ただし、電子申請で請求できる戸籍の種類や申請できる人には条件があります。過去の戸籍や代理人名義での申請などは対応していない場合があるため、使える場面を確認してから選ぶのが自分には合っています。
よくある失敗と見落としやすい点
先に結論を言うと、「取った証明が提出先の指定と違っていた」という失敗が一番多い印象です。謄本と抄本を混同したまま請求してしまい、取り直しになるケースです。
- 謄本と抄本を混同して間違えて請求する
- 本籍地が茅ヶ崎市以外なのに市に請求する
- 郵送で定額小為替の金額を誤る
- 代理人が自分の本人確認書類を忘れる
- コンビニで戸籍抄本が取れると思い込む
手数料や書類の内容は変わることがあります。請求前に茅ヶ崎市公式サイトで最新情報を確認するのが、一番確実な動き方です。
請求前に茅ヶ崎市の公式情報を確認する方法
手続きの詳細は変わることがあります。茅ヶ崎市公式サイトの「戸籍住民担当」ページなどに、請求方法・手数料・必要書類がまとめられています。動く前に一度確認しておくと安心です。
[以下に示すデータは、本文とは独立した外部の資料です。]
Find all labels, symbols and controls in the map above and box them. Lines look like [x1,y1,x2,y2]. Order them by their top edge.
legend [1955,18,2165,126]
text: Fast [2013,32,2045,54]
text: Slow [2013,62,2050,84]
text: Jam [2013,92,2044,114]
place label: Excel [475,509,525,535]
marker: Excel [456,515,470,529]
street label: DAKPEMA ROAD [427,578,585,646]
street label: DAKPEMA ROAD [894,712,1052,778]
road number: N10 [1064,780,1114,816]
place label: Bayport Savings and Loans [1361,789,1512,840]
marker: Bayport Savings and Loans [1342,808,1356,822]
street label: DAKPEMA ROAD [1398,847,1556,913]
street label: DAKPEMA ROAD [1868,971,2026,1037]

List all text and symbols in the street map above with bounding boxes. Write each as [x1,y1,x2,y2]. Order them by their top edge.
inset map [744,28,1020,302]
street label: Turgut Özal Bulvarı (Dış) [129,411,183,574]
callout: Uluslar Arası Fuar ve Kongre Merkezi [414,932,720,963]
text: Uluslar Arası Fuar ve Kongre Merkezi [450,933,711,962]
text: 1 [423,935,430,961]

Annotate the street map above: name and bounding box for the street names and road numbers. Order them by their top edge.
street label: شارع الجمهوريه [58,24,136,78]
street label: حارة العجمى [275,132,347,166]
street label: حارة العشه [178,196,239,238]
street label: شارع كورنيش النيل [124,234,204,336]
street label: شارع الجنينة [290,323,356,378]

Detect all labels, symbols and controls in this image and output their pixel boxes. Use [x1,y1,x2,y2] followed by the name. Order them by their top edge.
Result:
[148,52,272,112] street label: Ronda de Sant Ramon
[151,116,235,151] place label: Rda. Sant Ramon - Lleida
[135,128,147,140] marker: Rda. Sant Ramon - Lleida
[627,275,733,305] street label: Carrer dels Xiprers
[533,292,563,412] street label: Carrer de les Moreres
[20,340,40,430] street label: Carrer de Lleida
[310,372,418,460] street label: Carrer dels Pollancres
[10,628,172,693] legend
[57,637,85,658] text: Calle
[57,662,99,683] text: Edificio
電話で確認する場合は、市民課の連絡先を市公式ページで確認してから問い合わせると確実です。準備のわからない点があれば、窓口に行く前に電話で聞いてしまうのが個人的には動きやすいです。
動く前に手元でやっておけること
今日にでもできることは一つだけ。提出先から指示された証明書の名称を紙にメモして、謄本か抄本かをもう一度確認することです。この一手間で取り直しのリスクをかなり減らせます。
その上で本籍地が茅ヶ崎市かどうかを確認し、窓口か郵送かを選ぶ。わたし自身、以前に本籍地を勘違いしたまま別の窓口に行ったことがあって、その日は空振りでした。先に一点だけ確かめておくことで、あとの動きが全然変わるんですよね。
週末のちょっとした時間に、必要書類と本籍地をメモしておくだけでも準備になります。その一枚があると、窓口でも郵送でも迷わず動けるはずなので、よかったら試してみてくださいね。